* Excerpt
*-*-*

The things I remember most from my childhood were with my dad in the garage. The garage was (is) not just a garage like you may imagine or have yourself. Essentially, you drove down a little hill into the garage. It had spots for two cars. When you get out of the car, to your left, is maybe like 700 square feet of concrete floored space with all sorts of machines and tools and bottles of lubricants and solvents and what not. You would walk thru this area, up a staircase with beat up orange patterned carpet, open the heavy door at the top, and be in the house.

But the garage was (is) epic. Tool chests and little drawers with all sorts of screws and work benches. A bench saw and drill press that weighs tons was an absolute nightmare to get down the hill and in the garage years ago. An air compressor bc why not (and to blow metal shavings off the floor so they didn't get stuck in your feet.)

I used to sit and do all sorts of things with him there. I would sort screws and build little houses with scrapes of plastic and metal. He had a ham radio and we would listen. He had a huge magnifying glass thing on a bench arm and that's what he would use to pull metal shavings out of our feet when we forgot to put on shoes.

When I was really little he had built a pick and place machine in the garage. I don't know why, he had "the shop" which was where the business was run out of and all the employees were. But he did. These huge blue machines. And I would watch the machine pick up the piece and dip it in something and put it on the other piece in these perfect lines. For hours probably. And he would explain how it worked. It's these things that probably make me so compulsive today. I had to be like 3 or 4 when he built those.

*-*-*

* Work to complete
a) Answer these about the garage recollection:
(i) How many cars did the garage have spots for?
(ii) What did the father use to pull metal shavings out of the children's feet?
(iii) How old does the writer say they had to be when the father built the pick and place machines?
b) Pick up the childhood garage recollection after its final sentence and keep writing it.

*-*-*

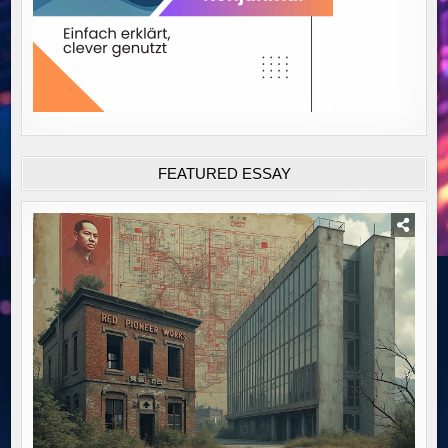
FEATURED ESSAY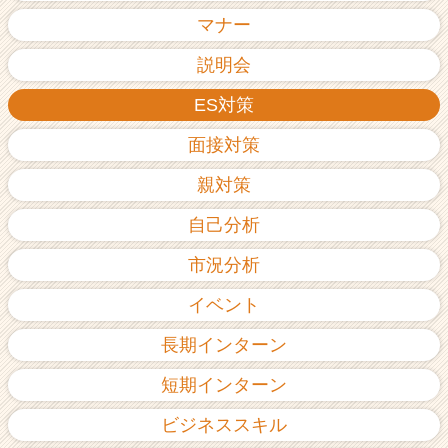
ア
マナー
（C
h
説明会
e
ES対策
e
r
面接対策
C
a
親対策
r
e
自己分析
e
r）
市況分析
イベント
長期インターン
短期インターン
ビジネススキル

*-*-*

* Responses per task
a)
(i) Two.
(ii) A huge magnifying glass on a bench arm.
(iii) Like 3 or 4.

b)
I also remember one year santa got us these robots. They were lnt really robots, but it was a plastic arm with 2 joints that you could control with a joystick and came with balls and cans and stuff and you had to try to navigate the arm perfectly. Up down left right rotate the hand adjust the wrist etc.

We loved them but my dad wanted to know how it worked. But we didn't want him to break it. So he went and got himself one and took it apart. My brother and I were so curious how he got a third robot toy as we assumed it came from Santa's workshop at the North pole. My dad, being an oblivious engineer, said he went to the toystore and found it. Ohhhhh...

When we got a bit older, my brother and I would sit on his knees together in front of the computer. I know it was running Windows 95 and that was new. But my dad would go to the swap meet and find these crazy CDs there with dos games. Like the trials or whatever? And we would play games like nightmare and keen and astroids for ages. I would be the spacebar, my brother the Ctrl or shift key, and my dad the arrows. Space bar in nightmare opens the doors and curtains. Ctrl shoots. Arrows move. We would play the same fucking 5 levels over and over and over and never get bored. Wed have to coordinate. Like my dad would walk up to the door and we knew there was a witch or mummy right there. So he would stand away from it and then count and I would hit the space bar as my brother started firing away.

Eventually he bought the damn thing I think bc I remember each time we played a new level we'd open a door and never know if there was a bad guy behind it or not. We'd prepare and shit, only to have nothing. Or there'd be like just a wall and you'd have to shoot it down but if you did so youd let all the bunnies out. My brother would shoot like 80 times and we'd get annihilated by the swarm of bunnies or mummies or whatever. I can still hear their fucking sounds. Each enemy had a specific sound when they saw you and came to life and when they died. The bunnies did this like "poof" sound and the witches would cackle. We eventually beat the game. But we were perfectly happy to start over and do it again.

So yeah. Memories.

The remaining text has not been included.